Praying for a Guru

September 18, 2008

The paperwork is filed. Divorce is on it’s slow, indirect, pokey way. My soon-to-be-Ex returned the papers, all filled out, within a week of receiving them. I was so shocked at the quick turn around I had to get them out of my hands and filed them the next day. I completely turned my head inside out in the process.

Do people actually celebrate after filing for divorce? It’s what I imagined I would do. Nice lunch, glass of wine, flirty waiter. Instead I left work abruptly, came home, and laid on the couch for 6 hours. There might have been beer involved, but definitely no flirting. I basically freaked out. My anxiety was completely unexpected.

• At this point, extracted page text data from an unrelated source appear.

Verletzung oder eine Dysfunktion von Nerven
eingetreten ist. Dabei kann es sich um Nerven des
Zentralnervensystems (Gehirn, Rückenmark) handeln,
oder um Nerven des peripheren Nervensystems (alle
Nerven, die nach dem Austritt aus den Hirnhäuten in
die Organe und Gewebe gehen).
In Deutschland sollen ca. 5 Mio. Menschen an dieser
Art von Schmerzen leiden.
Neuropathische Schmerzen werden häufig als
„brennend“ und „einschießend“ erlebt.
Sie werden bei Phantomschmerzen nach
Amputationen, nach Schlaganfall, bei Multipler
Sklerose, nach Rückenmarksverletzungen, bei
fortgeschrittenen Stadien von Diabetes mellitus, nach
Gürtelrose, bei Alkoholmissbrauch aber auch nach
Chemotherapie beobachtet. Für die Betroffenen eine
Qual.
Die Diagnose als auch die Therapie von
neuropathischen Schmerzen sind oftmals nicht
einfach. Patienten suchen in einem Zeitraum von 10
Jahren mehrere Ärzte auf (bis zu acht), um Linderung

It has to do with the split in my life, the chasm, the emotional freefall that has accompanied leaving my husband in a place where I have no support network. No one to catch me, hold me, comfort me, help me close what feels like a torn apart, gaping chest wound. The bleeding heart, the darkness of depression, the ugly process of ending a marriage.

This is where the divorce gurus come in. They reassure me that I will feel better. They tell me that it’s OK for me not to be ready to date yet, but that I will be someday. They acknowledge the confusion, accept it as normal, suggest it will recede. They start to heal the torn heart, they calm the splitting head, they put the feet back on the ground. Everyone needs a guru. Or two.

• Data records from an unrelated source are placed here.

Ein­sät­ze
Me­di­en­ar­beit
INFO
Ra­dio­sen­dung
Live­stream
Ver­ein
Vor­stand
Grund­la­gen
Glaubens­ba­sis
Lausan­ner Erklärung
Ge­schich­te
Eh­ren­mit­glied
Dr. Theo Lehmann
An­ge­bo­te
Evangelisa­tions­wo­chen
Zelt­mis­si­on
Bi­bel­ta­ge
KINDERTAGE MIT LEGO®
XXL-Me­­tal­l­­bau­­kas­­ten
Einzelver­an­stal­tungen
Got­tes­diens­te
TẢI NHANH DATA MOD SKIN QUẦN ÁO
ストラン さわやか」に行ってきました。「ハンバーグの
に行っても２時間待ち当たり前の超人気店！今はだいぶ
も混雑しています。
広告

So now I wait for the state to determine a date for my marriage to be over. I wait for a judge who doesn’t know me to decide if I can keep my house or if it has to be sold to split its meager value with my husband. I wait for the time that I can hand over the wedding ring that belonged to his family. And I talk to my gurus. They are the only clear path that I can find.

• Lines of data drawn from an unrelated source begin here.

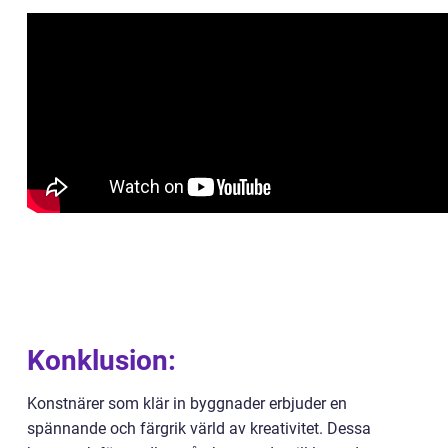
Konklusion:
Konstnärer som klär in byggnader erbjuder en
spännande och färgrik värld av kreativitet. Dessa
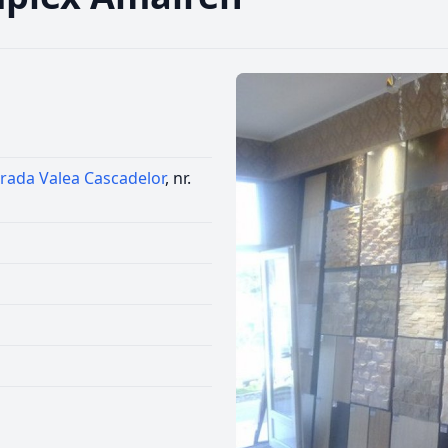
trada Valea Cascadelor
, nr.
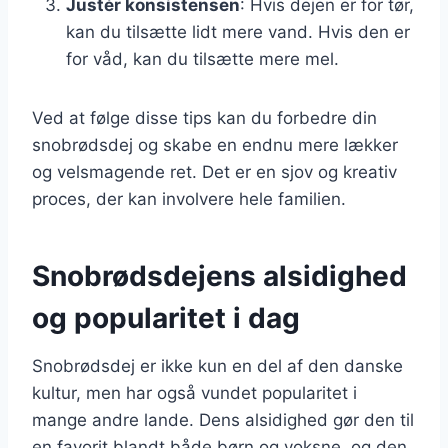
Justér konsistensen
: Hvis dejen er for tør,
kan du tilsætte lidt mere vand. Hvis den er
for våd, kan du tilsætte mere mel.
Ved at følge disse tips kan du forbedre din
snobrødsdej og skabe en endnu mere lækker
og velsmagende ret. Det er en sjov og kreativ
proces, der kan involvere hele familien.
Snobrødsdejens alsidighed
og popularitet i dag
Snobrødsdej er ikke kun en del af den danske
kultur, men har også vundet popularitet i
mange andre lande. Dens alsidighed gør den til
en favorit blandt både børn og voksne, og den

2 Responses to “Praying for a Guru”

  1. lauradee24 said

    Limbo is the worst. I told my mother that being married to someone you no longer live with, and being in that dreadful not quite married, but not quite divorced stage is like being chained to a dead person. You just have to lug it around and there is not much you can do about it. When all the papers were signed, I celebrated. But the day the judge actually granted the divorce was pretty terrible–I was sooo happy to be free, but upset because I didn’t feel any different and I felt like a failure. It is different for everyone. Celebrate when you want, cry when you want! And if you want to do both, do both! :)

  2. Rosalind said

    I’m doing a lot of both, randomly! Hopefully this in-between stage, “transitional” as my friends call it, will be over soon. It’s really awful, and hard to explain why. But it will all be better someday!